=== Task objective ===
Taking the records line by line, how many lines contain the word "elbow"? Answer with the number only.

--

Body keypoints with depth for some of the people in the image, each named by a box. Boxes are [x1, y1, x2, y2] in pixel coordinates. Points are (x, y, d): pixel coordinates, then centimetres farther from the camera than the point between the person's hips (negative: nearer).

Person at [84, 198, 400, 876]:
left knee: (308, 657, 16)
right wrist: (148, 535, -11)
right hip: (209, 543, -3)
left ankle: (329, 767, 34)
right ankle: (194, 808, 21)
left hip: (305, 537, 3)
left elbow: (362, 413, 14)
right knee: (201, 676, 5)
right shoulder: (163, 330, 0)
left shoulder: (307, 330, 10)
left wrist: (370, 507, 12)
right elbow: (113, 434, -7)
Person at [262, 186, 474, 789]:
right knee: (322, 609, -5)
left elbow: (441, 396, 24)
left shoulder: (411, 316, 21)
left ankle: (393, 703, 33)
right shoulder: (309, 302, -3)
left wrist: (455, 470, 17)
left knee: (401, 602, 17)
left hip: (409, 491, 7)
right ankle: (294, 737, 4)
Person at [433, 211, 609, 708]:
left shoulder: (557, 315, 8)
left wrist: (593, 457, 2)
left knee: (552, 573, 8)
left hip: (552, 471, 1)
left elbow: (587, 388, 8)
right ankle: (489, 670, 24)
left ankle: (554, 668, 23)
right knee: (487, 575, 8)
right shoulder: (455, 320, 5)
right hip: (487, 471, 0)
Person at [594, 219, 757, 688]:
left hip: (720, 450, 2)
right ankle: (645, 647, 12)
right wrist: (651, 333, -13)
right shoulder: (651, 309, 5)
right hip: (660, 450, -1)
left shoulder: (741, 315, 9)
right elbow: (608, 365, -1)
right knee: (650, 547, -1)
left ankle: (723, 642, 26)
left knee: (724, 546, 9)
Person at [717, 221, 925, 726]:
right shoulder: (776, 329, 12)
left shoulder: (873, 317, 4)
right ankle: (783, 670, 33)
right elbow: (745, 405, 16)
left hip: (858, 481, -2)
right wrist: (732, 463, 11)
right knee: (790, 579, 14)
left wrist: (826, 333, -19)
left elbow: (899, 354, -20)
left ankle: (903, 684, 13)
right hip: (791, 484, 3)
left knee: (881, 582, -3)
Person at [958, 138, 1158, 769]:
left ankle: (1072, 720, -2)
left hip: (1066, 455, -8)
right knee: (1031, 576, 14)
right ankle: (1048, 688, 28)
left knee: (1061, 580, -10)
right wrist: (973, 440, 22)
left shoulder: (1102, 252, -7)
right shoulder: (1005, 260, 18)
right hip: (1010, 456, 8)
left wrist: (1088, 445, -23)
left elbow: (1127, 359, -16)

--

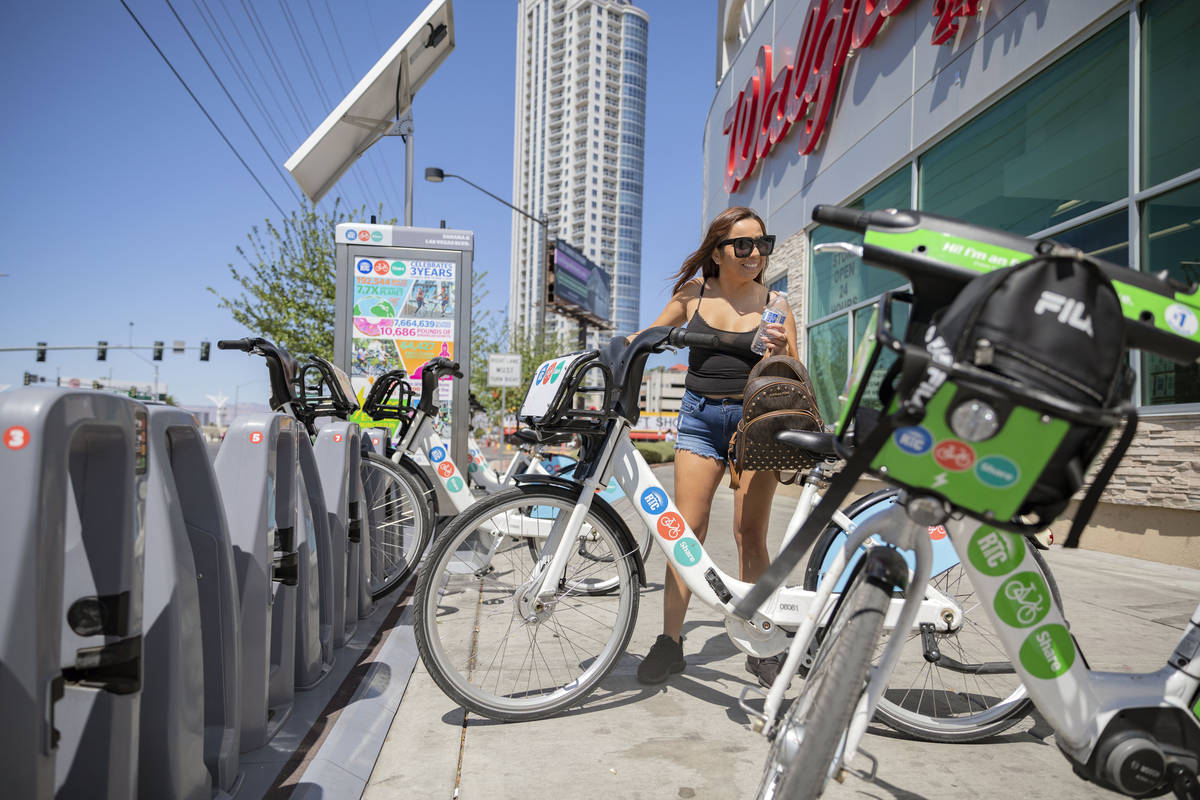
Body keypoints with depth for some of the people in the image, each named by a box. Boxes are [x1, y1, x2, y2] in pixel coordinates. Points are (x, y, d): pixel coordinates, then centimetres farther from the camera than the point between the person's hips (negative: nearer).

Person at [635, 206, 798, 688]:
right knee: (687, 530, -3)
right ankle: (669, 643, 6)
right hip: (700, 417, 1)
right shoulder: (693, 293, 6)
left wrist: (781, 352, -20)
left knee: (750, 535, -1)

--

=== Expected answer ===
8